*** Opening of Data for analysis ***

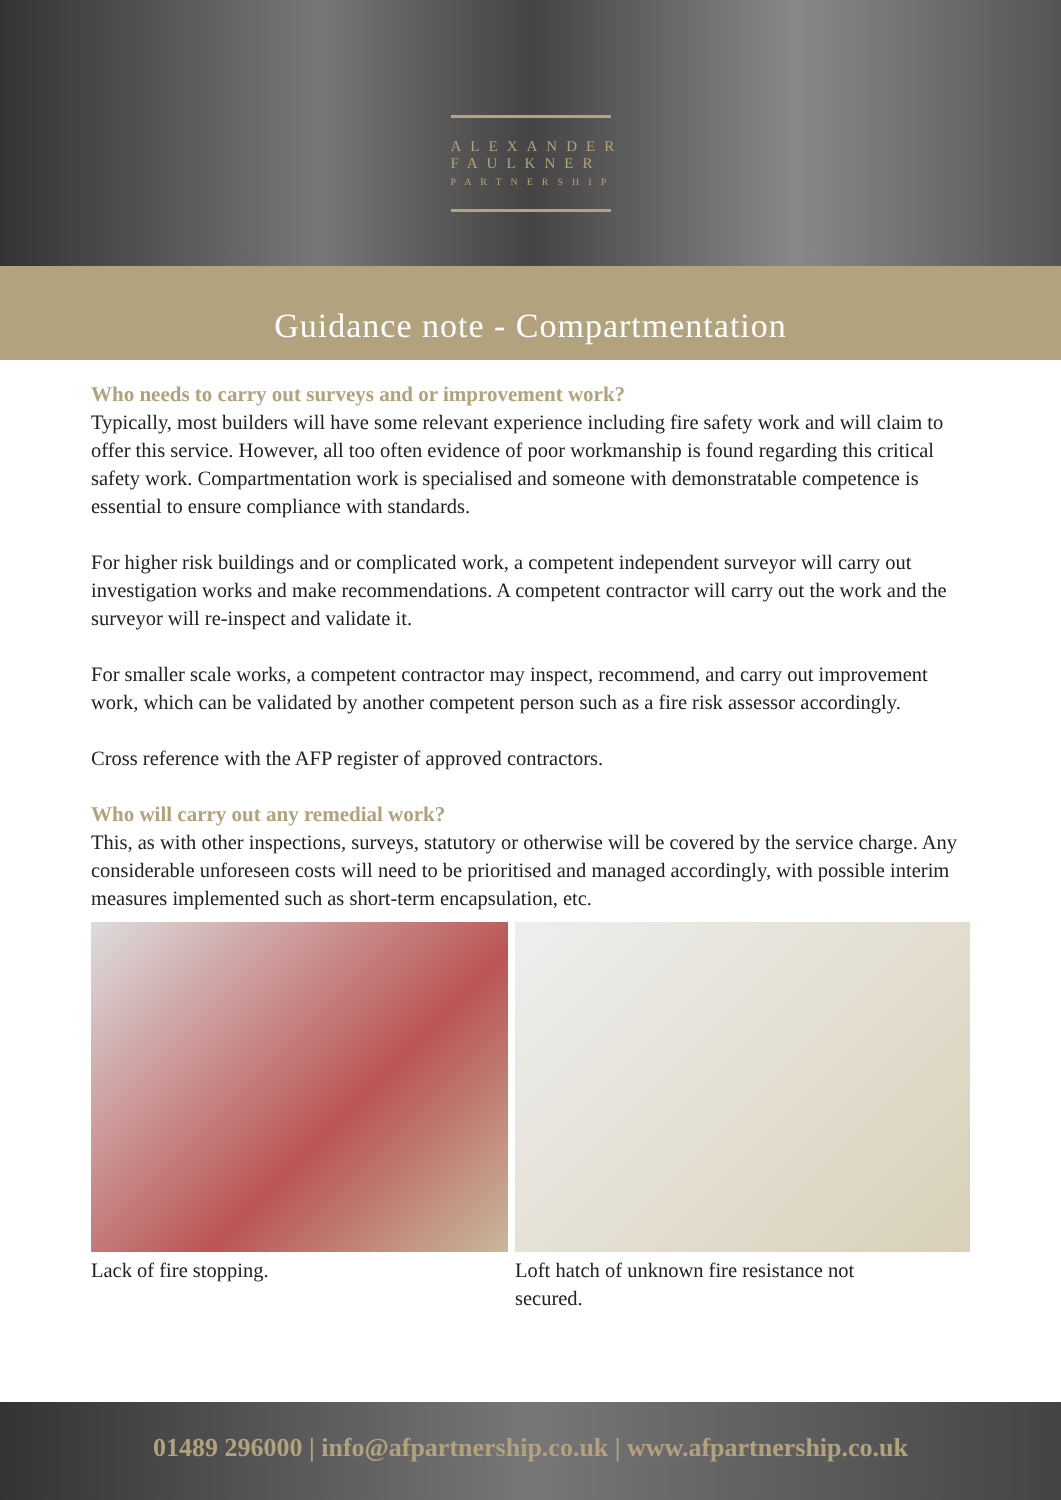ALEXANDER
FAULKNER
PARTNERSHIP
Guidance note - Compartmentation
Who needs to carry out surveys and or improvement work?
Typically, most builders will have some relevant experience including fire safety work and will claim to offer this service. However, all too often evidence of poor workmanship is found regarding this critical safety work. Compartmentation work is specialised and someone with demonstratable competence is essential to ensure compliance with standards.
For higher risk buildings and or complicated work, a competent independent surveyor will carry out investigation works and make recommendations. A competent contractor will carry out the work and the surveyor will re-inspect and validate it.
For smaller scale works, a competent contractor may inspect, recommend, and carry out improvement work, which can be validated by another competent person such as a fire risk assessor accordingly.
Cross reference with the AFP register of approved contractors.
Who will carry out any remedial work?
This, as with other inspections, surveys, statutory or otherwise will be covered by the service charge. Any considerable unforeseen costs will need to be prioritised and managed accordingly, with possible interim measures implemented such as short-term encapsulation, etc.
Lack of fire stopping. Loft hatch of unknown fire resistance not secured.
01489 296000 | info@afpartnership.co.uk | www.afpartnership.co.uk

*** Close of Data for analysis ***
*** Opening of Data for analysis ***

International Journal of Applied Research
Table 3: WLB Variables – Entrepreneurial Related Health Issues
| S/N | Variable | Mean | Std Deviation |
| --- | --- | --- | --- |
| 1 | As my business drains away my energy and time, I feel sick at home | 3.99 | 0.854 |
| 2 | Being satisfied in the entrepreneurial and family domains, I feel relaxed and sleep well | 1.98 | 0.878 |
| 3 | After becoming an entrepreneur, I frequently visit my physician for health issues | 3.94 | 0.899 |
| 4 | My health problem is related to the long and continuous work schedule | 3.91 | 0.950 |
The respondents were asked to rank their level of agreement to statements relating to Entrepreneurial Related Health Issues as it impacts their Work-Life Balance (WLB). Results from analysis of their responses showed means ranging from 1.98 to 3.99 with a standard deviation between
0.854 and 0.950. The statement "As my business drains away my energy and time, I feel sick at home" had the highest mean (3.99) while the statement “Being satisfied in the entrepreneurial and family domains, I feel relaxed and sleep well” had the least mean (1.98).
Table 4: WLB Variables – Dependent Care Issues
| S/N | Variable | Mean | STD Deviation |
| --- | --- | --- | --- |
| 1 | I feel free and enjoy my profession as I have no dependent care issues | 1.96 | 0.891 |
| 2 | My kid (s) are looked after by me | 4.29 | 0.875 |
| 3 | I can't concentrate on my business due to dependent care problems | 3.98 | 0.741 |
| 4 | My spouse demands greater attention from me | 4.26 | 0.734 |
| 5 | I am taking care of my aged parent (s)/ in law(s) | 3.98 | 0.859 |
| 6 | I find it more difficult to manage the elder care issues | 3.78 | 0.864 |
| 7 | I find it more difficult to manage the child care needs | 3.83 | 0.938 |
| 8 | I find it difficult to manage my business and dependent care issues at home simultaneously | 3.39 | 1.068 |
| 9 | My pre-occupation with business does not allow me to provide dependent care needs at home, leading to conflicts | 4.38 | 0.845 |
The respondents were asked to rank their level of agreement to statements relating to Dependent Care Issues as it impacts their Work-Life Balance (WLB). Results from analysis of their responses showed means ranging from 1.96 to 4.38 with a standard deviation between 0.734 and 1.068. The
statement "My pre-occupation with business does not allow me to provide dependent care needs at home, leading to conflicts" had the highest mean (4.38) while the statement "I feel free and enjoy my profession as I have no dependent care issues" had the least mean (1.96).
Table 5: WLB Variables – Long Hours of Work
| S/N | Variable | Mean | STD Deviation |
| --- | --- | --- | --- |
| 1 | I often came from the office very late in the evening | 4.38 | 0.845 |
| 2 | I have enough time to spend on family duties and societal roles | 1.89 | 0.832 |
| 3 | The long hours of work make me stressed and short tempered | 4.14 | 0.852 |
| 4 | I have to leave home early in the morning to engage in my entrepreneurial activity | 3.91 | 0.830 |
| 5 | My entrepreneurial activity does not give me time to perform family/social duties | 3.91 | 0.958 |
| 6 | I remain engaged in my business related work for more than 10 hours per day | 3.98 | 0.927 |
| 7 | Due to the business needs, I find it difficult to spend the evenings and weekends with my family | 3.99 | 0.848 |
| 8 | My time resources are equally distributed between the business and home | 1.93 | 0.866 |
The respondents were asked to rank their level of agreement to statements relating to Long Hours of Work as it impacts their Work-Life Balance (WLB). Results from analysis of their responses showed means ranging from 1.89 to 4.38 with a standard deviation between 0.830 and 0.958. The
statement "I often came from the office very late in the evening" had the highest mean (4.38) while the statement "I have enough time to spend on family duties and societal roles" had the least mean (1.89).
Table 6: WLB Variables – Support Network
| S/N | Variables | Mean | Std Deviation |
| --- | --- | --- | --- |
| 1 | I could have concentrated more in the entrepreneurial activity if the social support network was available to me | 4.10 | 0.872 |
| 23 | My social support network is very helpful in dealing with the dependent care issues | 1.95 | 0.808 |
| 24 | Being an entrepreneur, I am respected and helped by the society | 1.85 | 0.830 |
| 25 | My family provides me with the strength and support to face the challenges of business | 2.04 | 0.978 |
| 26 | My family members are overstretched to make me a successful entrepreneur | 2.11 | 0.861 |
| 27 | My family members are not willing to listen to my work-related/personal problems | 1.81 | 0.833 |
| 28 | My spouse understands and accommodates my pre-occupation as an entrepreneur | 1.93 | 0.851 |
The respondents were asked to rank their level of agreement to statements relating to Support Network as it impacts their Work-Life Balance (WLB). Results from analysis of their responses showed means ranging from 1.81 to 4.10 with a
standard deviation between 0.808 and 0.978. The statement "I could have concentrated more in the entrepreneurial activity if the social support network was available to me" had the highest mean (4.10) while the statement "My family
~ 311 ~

*** Close of Data for analysis ***
*** Opening of Data for analysis ***

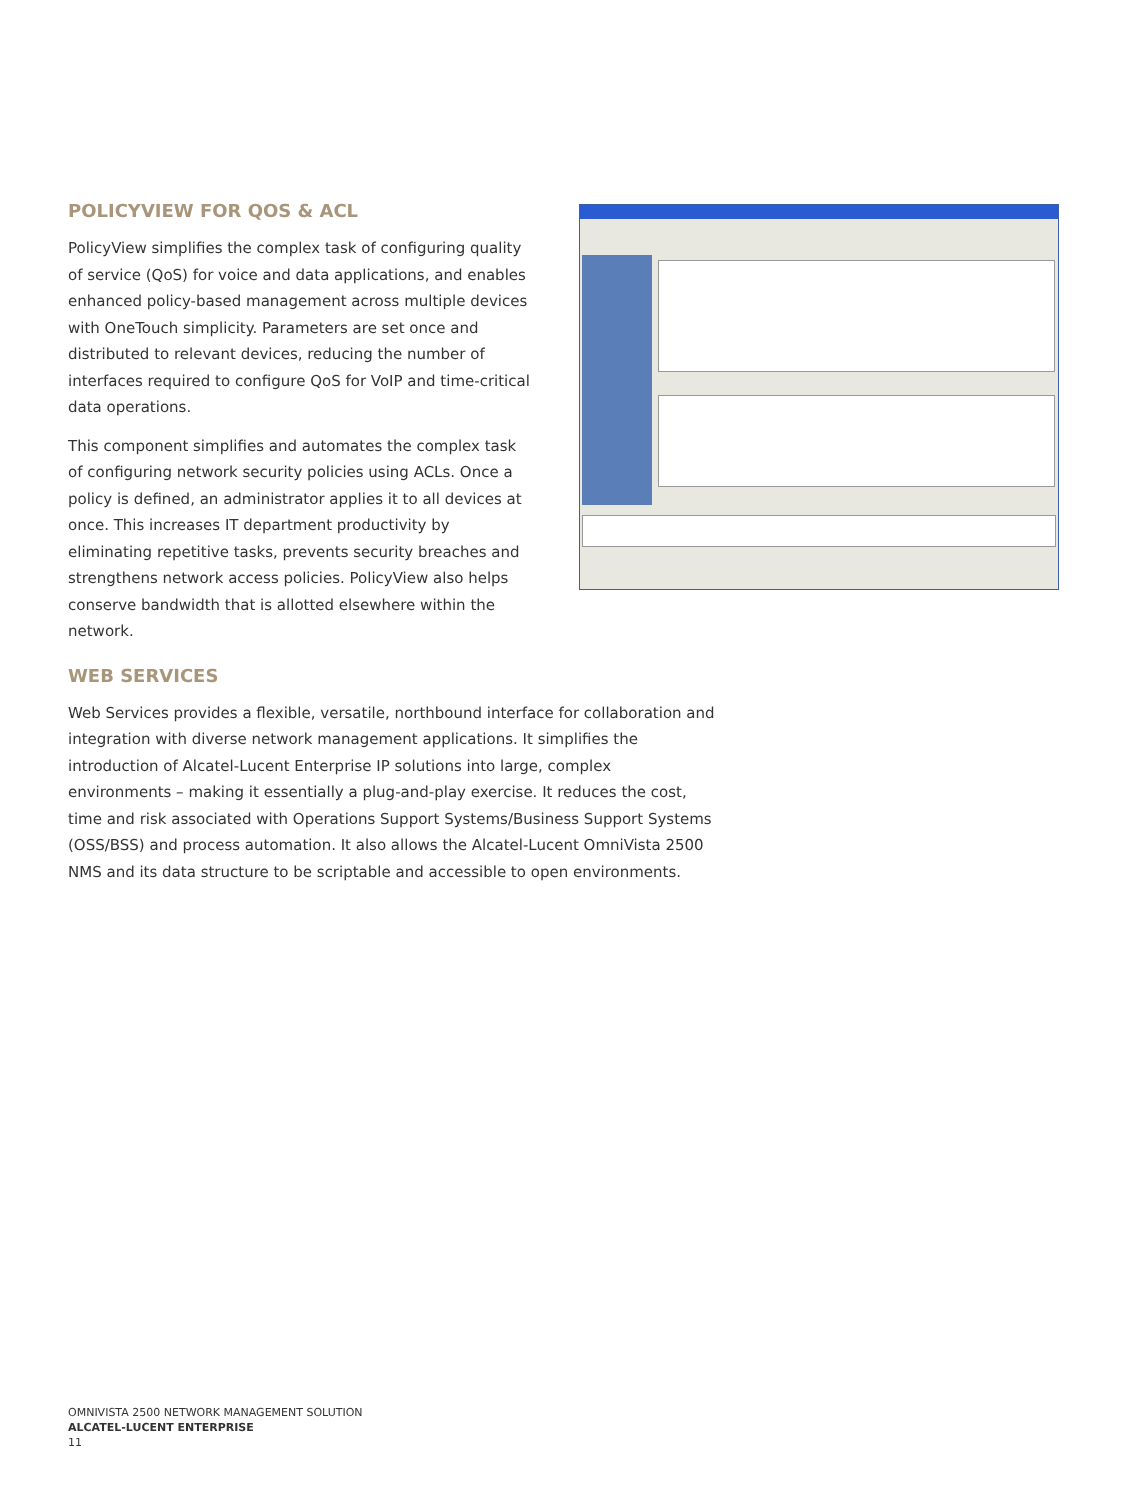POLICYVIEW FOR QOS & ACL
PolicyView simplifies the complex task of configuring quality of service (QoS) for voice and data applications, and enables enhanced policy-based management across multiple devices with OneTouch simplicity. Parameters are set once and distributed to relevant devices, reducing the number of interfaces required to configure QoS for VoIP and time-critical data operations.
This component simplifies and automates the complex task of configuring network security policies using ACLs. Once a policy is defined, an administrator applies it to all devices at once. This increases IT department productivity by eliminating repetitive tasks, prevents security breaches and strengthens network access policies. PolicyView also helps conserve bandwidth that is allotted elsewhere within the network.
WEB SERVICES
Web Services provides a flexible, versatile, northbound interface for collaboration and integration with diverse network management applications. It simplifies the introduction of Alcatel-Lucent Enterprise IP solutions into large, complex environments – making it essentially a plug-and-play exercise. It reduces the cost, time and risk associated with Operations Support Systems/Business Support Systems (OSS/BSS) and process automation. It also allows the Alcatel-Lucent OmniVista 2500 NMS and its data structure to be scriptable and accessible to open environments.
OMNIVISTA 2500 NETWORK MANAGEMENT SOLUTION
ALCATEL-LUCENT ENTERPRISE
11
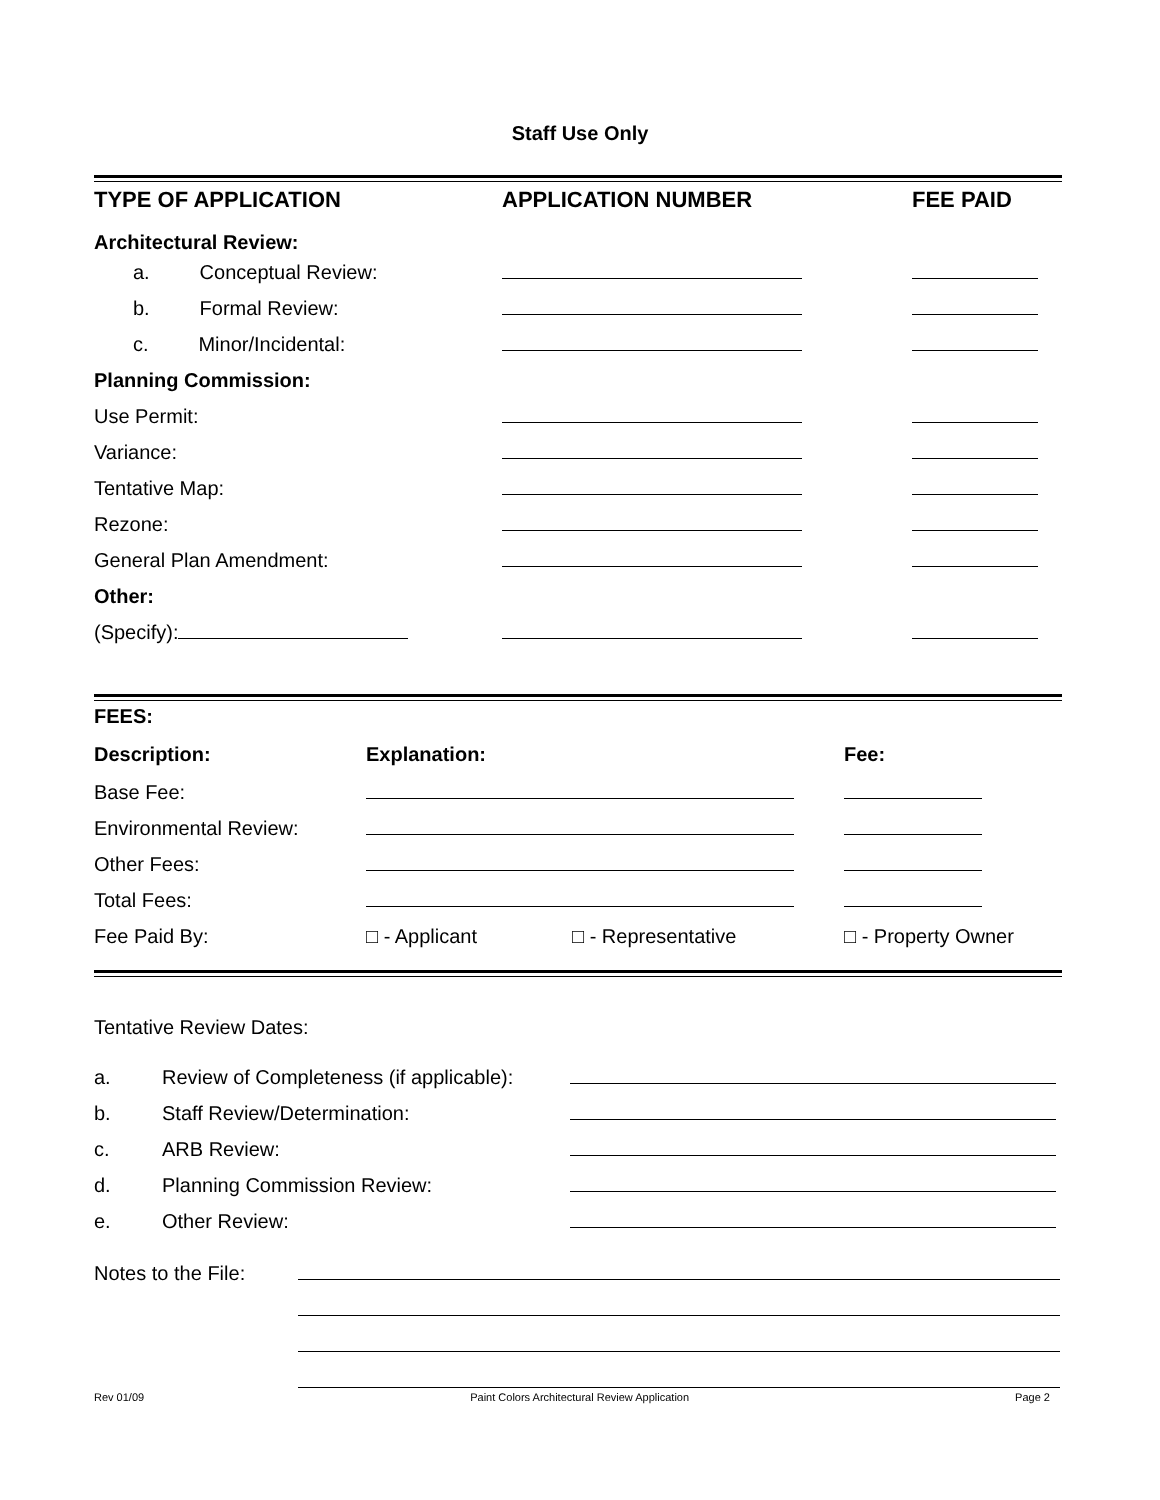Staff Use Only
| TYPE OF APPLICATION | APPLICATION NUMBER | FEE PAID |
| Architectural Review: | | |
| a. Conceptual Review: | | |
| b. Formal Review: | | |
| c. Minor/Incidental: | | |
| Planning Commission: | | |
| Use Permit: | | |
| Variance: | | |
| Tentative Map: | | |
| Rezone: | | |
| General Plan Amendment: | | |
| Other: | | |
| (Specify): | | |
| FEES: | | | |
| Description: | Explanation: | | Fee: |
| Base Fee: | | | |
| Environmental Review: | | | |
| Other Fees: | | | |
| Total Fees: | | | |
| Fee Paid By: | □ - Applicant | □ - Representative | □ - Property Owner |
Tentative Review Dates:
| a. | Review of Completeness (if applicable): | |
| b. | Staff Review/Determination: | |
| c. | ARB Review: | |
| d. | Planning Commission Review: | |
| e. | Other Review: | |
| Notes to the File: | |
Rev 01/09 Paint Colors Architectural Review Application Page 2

*** Close of Data for analysis ***

- **What you need to do**
The required output is the stretch of entries above from the line containing "Table 4: WLB" through the line containing "3.78 | 0.864 |", reproduced exactly.

- **Task answer**
Table 4: WLB Variables – Dependent Care Issues
| S/N | Variable | Mean | STD Deviation |
| --- | --- | --- | --- |
| 1 | I feel free and enjoy my profession as I have no dependent care issues | 1.96 | 0.891 |
| 2 | My kid (s) are looked after by me | 4.29 | 0.875 |
| 3 | I can't concentrate on my business due to dependent care problems | 3.98 | 0.741 |
| 4 | My spouse demands greater attention from me | 4.26 | 0.734 |
| 5 | I am taking care of my aged parent (s)/ in law(s) | 3.98 | 0.859 |
| 6 | I find it more difficult to manage the elder care issues | 3.78 | 0.864 |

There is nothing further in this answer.